Так происходит в книгах Джона Херси (род. в 1914 г.). В романе «Заговор» (1972) перед нами Рим времен Нерона, однако исследуемая Херси проблема нравственной справедливости насилия в ответ на насилие была на рубеже десятилетий злобой дня для любого американца. Повесть «Мое прошение о дополнительной площади» (1974) изображает ирреальный мир близкого будущего, но как не различить в ней сегодняшнюю тревогу, вызванную резкой противоречивостью НТР в условиях капитализма, «демографическим взрывом», а еще больше — растущей год от года несвободой личности даже в ее частном бытии, все более узкими границами для полноценного развития человека.
У Херси этот процесс предстает в его «конечной фазе», когда люди превращены в «примыкающих», в соседей по бесконечным очередям к окнам всемогущего Бюро, которое решает за граждан все их дела, почти без исключения штампуя запреты и отказы. Разрастаясь, как раковая опухоль, эта «научная» организация жизни порождает все эти блок-схемы, в которые полностью уложен человек: и законы стерилизации для «неполноценных», и жесткие лимиты на грамотность, и утренние душегубки перед зданием Бюро, и жалкие надежды проломить стену бесчеловечного рационализма и практицизма, внедренного во все сферы общественной и индивидуальной жизни.

━━━━━━

§ **Задание**
Продолжите текст о книгах Джона Херси, начав сразу после его последнего предложения.

━━━━━━

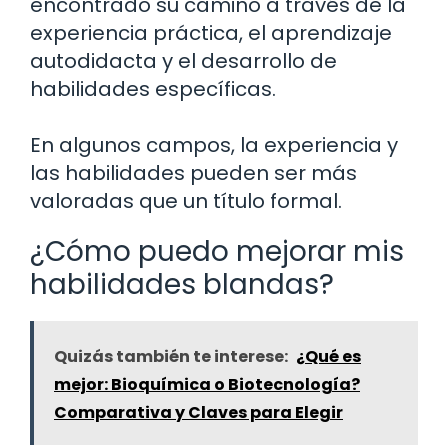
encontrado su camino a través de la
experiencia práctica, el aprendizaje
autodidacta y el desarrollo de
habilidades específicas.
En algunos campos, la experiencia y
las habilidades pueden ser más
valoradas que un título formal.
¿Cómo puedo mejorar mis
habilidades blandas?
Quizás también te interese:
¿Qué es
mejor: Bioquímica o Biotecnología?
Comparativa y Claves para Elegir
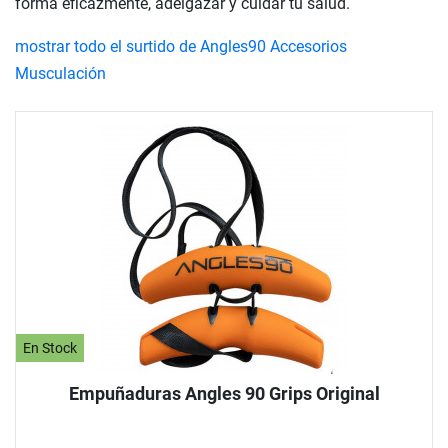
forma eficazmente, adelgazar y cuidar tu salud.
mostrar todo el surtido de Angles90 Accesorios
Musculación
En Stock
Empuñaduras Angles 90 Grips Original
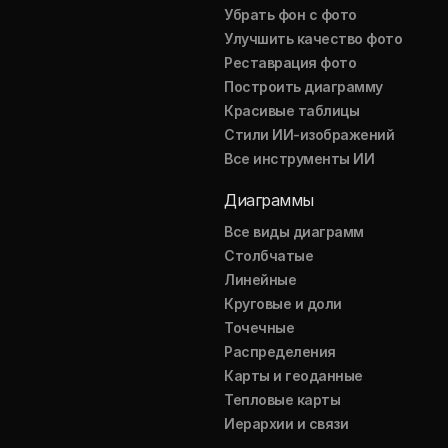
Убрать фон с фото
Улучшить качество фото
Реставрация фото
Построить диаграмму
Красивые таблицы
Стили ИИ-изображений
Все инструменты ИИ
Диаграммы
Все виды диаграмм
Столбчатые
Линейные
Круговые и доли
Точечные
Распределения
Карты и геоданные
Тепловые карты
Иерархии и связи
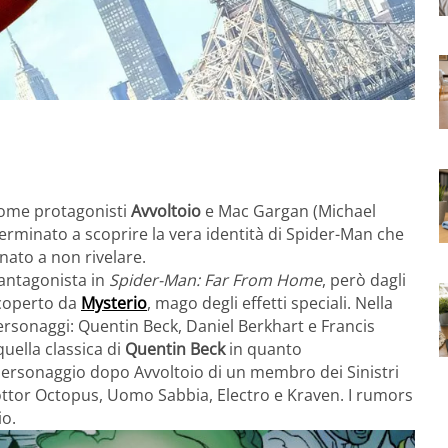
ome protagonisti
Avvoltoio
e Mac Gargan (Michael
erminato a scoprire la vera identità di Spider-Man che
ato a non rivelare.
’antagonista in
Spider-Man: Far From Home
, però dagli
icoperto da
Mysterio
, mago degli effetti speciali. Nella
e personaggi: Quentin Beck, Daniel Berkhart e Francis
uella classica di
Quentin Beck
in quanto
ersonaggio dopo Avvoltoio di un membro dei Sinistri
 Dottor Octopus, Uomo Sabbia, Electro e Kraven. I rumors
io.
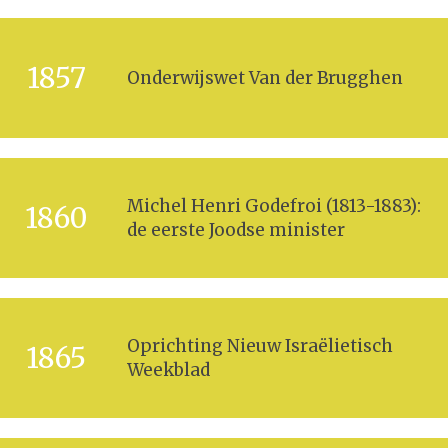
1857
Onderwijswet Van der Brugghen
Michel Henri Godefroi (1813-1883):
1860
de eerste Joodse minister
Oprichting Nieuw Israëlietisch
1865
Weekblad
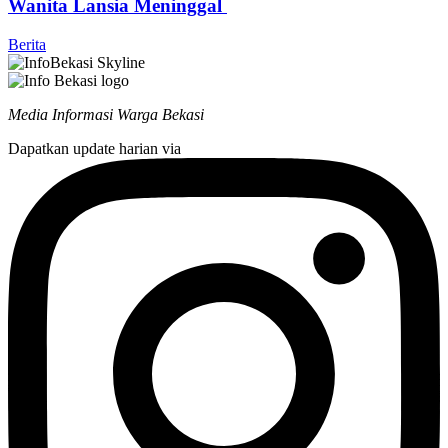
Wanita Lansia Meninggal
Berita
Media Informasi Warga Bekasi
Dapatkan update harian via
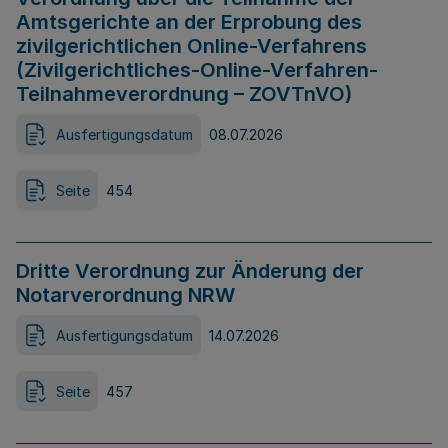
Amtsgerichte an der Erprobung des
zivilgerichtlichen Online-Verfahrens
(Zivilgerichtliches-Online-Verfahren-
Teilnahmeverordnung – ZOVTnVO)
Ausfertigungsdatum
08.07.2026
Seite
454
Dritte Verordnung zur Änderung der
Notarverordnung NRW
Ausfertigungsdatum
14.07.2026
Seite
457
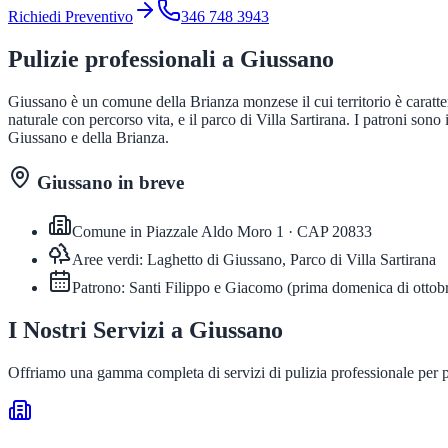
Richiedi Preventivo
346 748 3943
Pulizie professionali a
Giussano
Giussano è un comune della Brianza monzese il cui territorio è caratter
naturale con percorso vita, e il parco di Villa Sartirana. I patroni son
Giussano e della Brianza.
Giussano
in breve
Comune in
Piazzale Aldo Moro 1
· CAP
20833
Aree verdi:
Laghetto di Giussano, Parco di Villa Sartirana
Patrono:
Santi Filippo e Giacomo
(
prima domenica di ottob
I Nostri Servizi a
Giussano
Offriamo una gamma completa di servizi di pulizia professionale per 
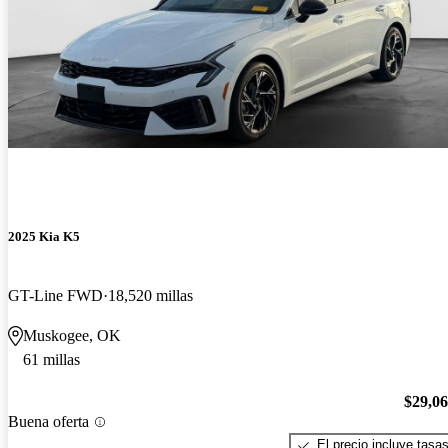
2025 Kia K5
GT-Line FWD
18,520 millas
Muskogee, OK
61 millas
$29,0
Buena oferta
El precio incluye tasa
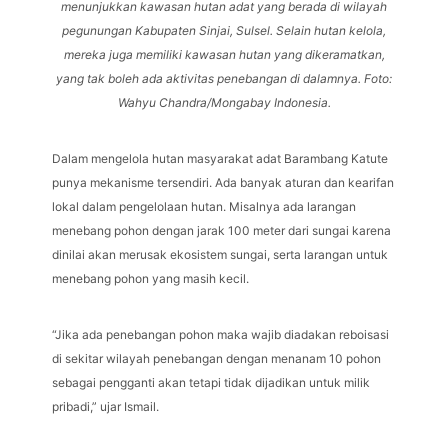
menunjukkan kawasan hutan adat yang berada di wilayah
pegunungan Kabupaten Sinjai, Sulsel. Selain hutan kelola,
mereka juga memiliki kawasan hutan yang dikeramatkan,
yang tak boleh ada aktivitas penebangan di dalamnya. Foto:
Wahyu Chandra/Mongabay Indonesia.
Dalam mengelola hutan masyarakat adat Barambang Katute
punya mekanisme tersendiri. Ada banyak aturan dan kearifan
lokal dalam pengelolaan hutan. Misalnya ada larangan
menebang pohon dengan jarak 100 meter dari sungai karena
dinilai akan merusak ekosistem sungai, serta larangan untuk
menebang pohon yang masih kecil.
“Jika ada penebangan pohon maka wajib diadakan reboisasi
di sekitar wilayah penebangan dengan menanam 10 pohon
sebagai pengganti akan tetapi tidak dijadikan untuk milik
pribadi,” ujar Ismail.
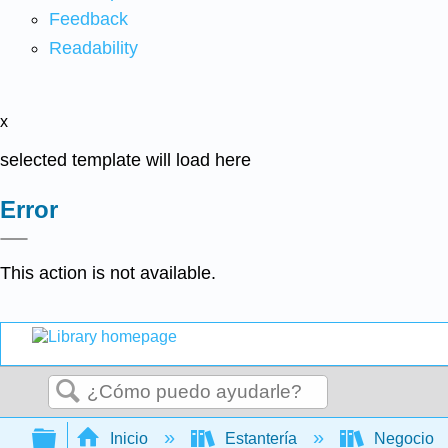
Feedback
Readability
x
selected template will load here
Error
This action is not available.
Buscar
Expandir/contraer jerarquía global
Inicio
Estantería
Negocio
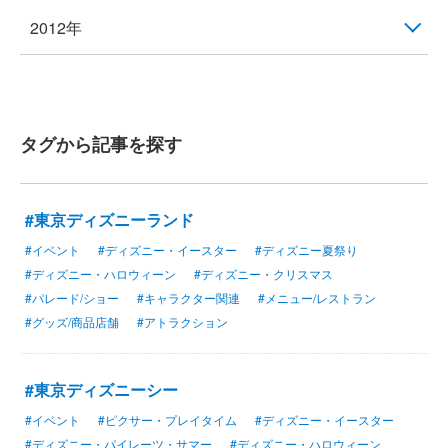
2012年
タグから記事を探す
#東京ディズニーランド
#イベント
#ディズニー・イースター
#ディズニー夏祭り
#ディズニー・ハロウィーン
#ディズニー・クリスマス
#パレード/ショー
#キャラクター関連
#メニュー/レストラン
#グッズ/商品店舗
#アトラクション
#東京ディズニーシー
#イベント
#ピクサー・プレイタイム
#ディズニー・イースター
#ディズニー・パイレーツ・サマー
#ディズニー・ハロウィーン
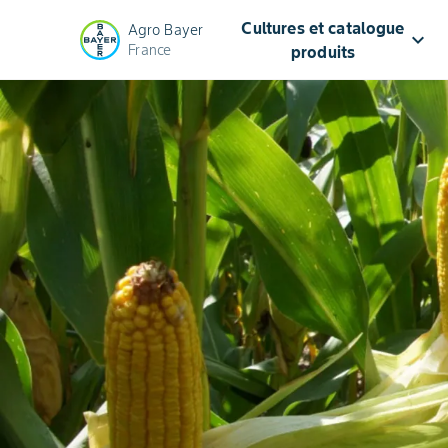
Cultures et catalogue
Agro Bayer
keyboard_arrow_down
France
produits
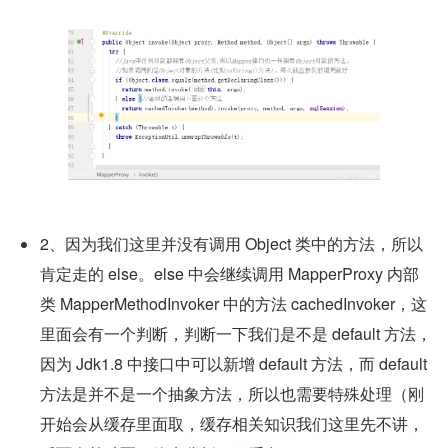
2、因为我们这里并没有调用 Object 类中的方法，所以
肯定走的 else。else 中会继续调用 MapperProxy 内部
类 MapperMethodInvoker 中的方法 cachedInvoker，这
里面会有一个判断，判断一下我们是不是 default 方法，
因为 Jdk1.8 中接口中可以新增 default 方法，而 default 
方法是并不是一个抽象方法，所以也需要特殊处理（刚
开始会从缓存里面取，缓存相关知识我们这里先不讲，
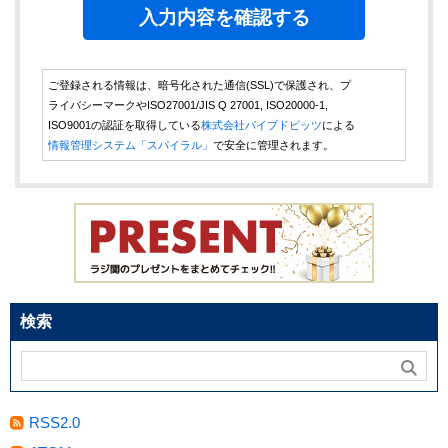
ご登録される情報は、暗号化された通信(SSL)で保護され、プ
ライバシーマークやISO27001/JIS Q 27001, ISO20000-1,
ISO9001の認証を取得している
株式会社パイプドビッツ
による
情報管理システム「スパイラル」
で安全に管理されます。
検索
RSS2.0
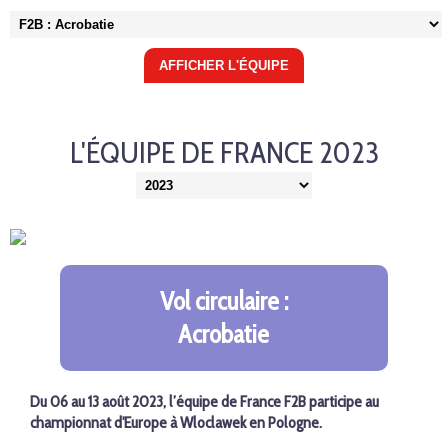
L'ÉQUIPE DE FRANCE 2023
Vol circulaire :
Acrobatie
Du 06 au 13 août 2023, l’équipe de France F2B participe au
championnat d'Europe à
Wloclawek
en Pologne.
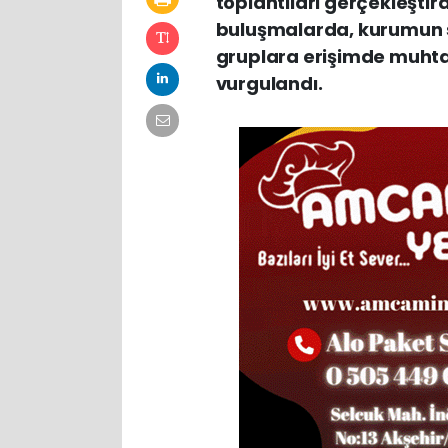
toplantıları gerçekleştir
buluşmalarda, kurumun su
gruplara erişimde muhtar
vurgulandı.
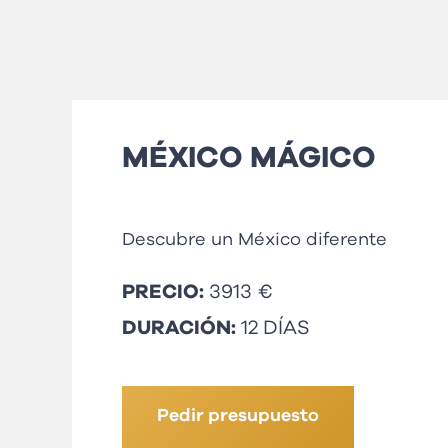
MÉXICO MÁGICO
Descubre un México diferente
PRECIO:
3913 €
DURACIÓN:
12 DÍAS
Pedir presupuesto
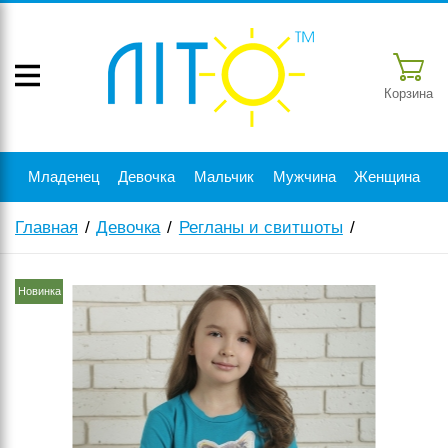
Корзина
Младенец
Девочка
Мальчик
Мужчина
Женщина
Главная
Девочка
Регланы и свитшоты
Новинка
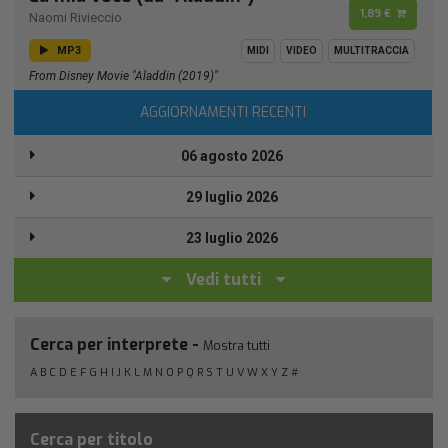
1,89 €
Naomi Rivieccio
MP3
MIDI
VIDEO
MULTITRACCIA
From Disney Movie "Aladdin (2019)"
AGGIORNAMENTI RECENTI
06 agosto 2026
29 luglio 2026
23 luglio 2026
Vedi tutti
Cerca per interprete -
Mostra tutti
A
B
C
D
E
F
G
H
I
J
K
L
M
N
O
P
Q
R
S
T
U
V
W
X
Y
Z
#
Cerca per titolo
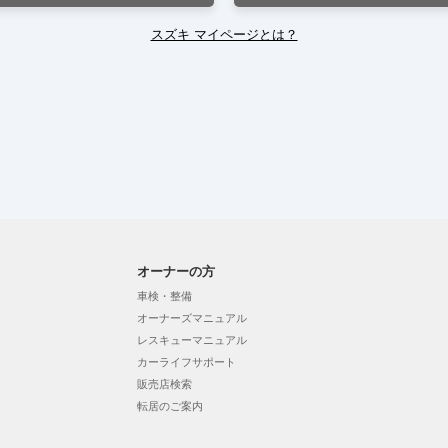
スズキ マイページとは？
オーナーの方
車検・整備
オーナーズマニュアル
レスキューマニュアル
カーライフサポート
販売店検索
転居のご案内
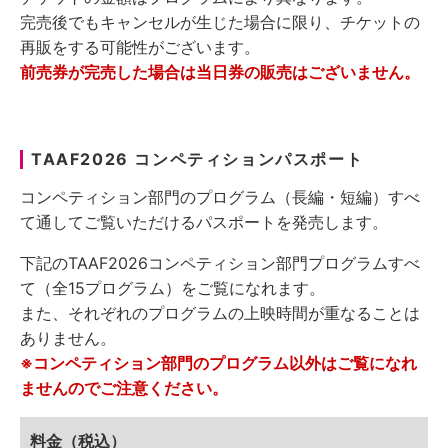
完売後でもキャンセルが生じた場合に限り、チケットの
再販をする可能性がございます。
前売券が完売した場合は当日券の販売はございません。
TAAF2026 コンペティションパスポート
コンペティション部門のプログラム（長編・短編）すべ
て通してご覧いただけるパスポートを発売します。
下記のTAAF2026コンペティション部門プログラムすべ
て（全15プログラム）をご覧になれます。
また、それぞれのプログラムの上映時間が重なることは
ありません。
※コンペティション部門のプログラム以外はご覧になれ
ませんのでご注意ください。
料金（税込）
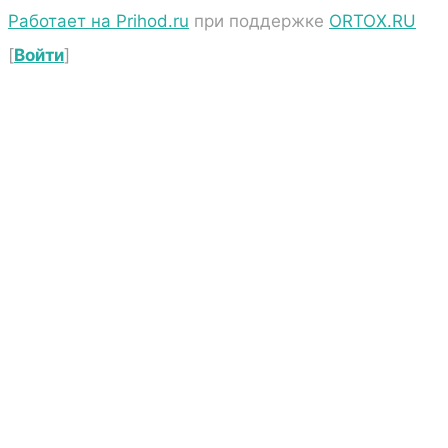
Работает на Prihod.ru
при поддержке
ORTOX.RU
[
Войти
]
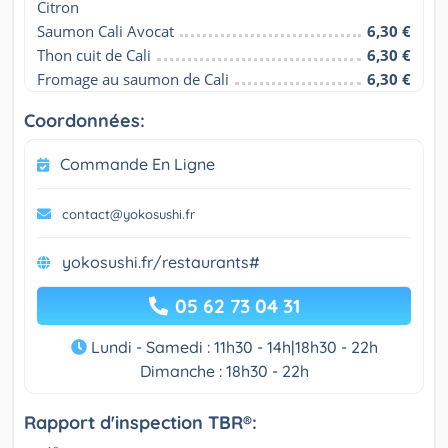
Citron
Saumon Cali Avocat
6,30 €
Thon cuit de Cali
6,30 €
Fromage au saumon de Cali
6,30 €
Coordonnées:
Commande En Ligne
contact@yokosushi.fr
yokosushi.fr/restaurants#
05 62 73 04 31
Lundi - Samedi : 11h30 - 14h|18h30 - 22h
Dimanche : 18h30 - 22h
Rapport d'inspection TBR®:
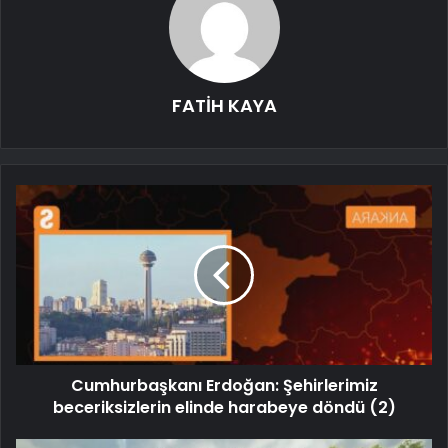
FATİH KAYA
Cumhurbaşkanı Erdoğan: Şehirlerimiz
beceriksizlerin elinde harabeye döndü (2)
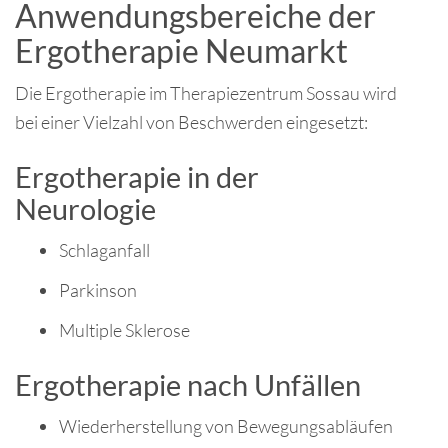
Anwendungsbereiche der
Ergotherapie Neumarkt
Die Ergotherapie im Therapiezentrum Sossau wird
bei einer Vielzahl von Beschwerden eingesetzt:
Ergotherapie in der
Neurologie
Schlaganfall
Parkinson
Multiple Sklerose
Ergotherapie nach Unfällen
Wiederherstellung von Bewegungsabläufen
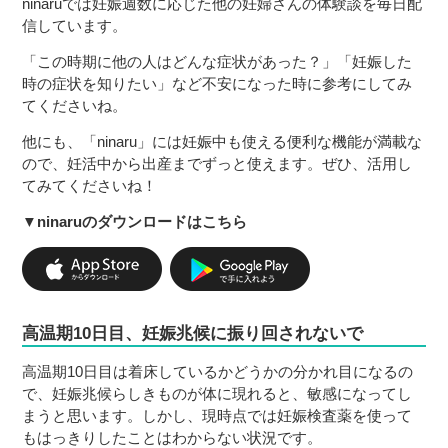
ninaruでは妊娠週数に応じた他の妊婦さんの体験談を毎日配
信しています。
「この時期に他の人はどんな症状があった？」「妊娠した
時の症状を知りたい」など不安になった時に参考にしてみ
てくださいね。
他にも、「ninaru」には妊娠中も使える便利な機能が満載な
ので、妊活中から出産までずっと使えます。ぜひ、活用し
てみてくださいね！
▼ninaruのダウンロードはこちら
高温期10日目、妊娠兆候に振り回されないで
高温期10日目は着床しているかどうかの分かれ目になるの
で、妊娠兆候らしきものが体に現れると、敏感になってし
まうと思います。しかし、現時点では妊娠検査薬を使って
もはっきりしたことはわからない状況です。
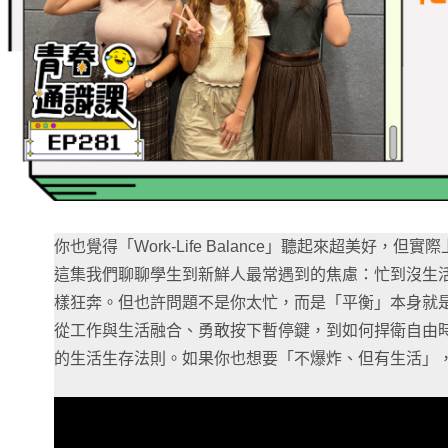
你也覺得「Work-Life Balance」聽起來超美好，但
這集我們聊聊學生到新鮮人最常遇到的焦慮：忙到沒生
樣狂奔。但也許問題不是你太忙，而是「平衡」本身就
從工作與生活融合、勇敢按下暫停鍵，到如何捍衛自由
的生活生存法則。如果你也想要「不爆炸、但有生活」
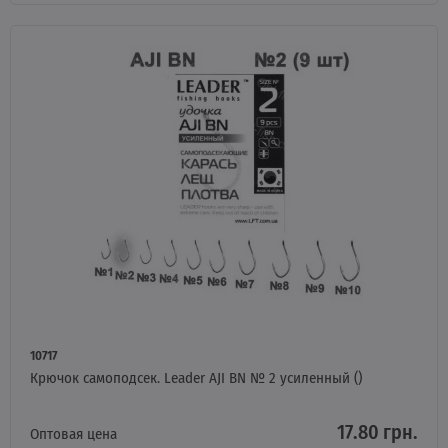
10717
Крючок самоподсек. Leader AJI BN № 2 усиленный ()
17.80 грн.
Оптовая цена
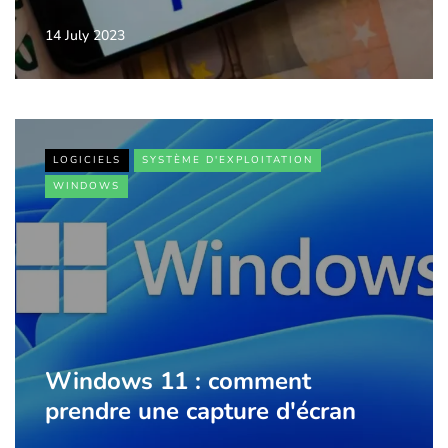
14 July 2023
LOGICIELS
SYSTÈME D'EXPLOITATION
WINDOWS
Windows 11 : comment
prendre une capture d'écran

━━━━━━

§ **Ответ**
Фантазия? Разумеется. Но прежде всего сатира, чей объект — порожденное «прогрессом» отчуждение человека, которое все болезненнее ощущается на Западе с ходом лет, и наивность расхожей веры в будущее счастливое общество, созданное торжеством разума, помноженного на успехи науки, техники, индустрии. Гротескная образность Херси с особой отчетливостью выявляет тенденцию насильственного обезличивания и незримого контроля над каждой мыслью и побуждением человека, — одну из тех тенденций, которые больше всего тревожат в 70-е годы американскую литературу. В этом смысле его повесть можно отнести к числу наиболее характерных литературных явлений последнего десятилетия.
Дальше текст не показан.